The Red Cross began its orthopedic project in Kabul during the Soviet occupation in 1985. Now it also runs centers in five other major Afghan cities. The prosthetic limbs supplied by the Red Cross have mobilized more than 25,000 amputees, many of whom presumably would be begging in the streets. In this impoverished capital with intermittent electricity and virtually no telephone service, a city where baking bread is considered heavy industry, the Red Cross has managed to create a large and orderly workshop in which disabled Afghans handcraft artificial limbs, crutches and wheelchairs.

"In America, they make prostheses from expensive materials like titanium," says Alberto Cairo, the Italian Red Cross official who directs the Afghanistan -wide orthopedic project. "Our level here is good quality, but basic. But still, it would be acceptable even in Europe." The plastic artificial limbs, which the Red Cross distributes and fits without charge, cost about $ 100 to make in Kabul compared with a typical cost of $ 1,200 in Europe.

There is no more evocative symbol of the remorseless reign of the Taliban than punitive amputations meted out under their crude interpretation of Koranic law. Because it has been widely reported that the Kabul soccer stadium was used for these grisly acts of vengeance, it is easy to assume that these punishments were commonplace, but this appears to be one of those emotionally potent myths that flourish in wartime.

"There were probably no more than 100-150 amputations in all of Afghanistan," says Cairo, whose center is notified by Afghan hospitals whenever a patient needs an artificial limb. "Many more Afghans were lashed and beaten. And even one amputation was too many. But we have enough disabled people in Afghanistan without having to artificially create more."

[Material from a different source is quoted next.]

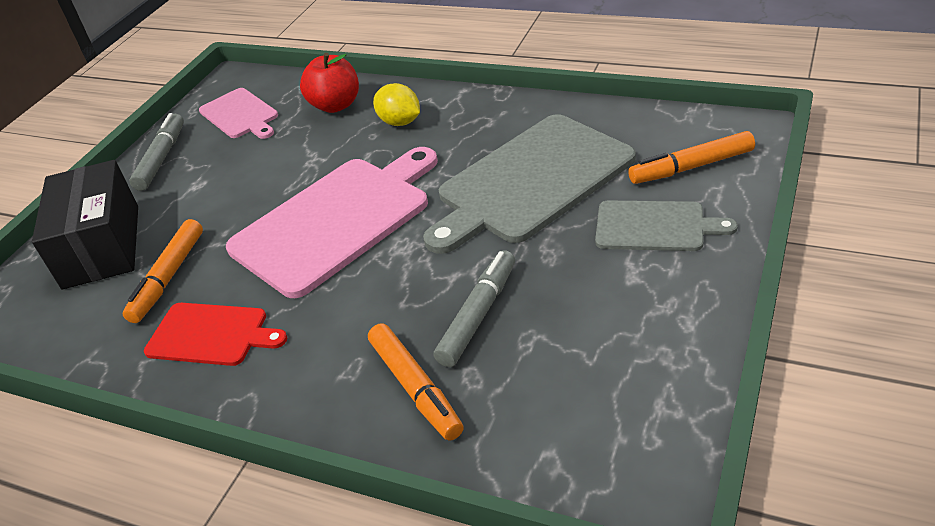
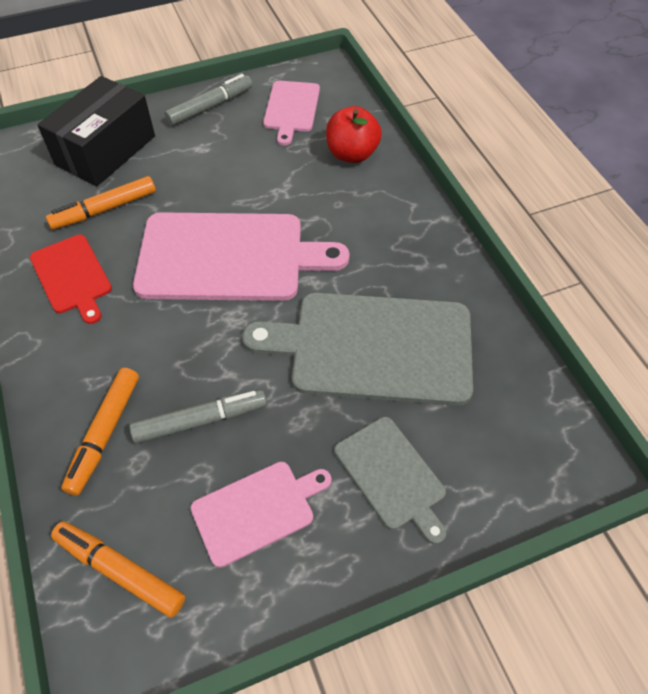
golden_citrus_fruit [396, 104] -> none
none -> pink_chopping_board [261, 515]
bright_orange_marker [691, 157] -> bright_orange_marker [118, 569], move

There is an exuberant quality to Cairo that is infectious. Standing outside the center at the end of the workday, Cairo says, "It is important that people see this not as a place of sorrow but as a place of hope. Look at this young man." Cairo gestures toward Mohammad Jawad Joya, a smiling 16-year-old in a wheelchair who is crippled from polio. "Yes, it would be better if he could run and walk, but he has a future."

That may be an understatement. Joya, who could not write his name four years ago, now speaks fluent English, has nearly completed high school and virtually runs the center's computer operations. Asked about his studies, Joya quickly volunteers, "I have not been only studying school subjects, but I also have been learning philosophy and logic." Currently torn between becoming a philosopher or a poet, Joya eagerly solicits advice on attending college in the USA.

It is always dangerous to extrapolate from exceptional individuals like Joya. Yet his boyish enthusiasm for learning serves as a reminder of the hidden potential that lies submerged among the illiterate, even in war-ravaged Afghanistan. "I'm an optimist, not just about Afghanistan, but about the whole world's processes," Joya proclaims. For a brief moment, just outside the room where Afghan amputees again learn to walk, it is tempting -- so very tempting -- to share in Joya's innocent faith in the perfectibility of mankind.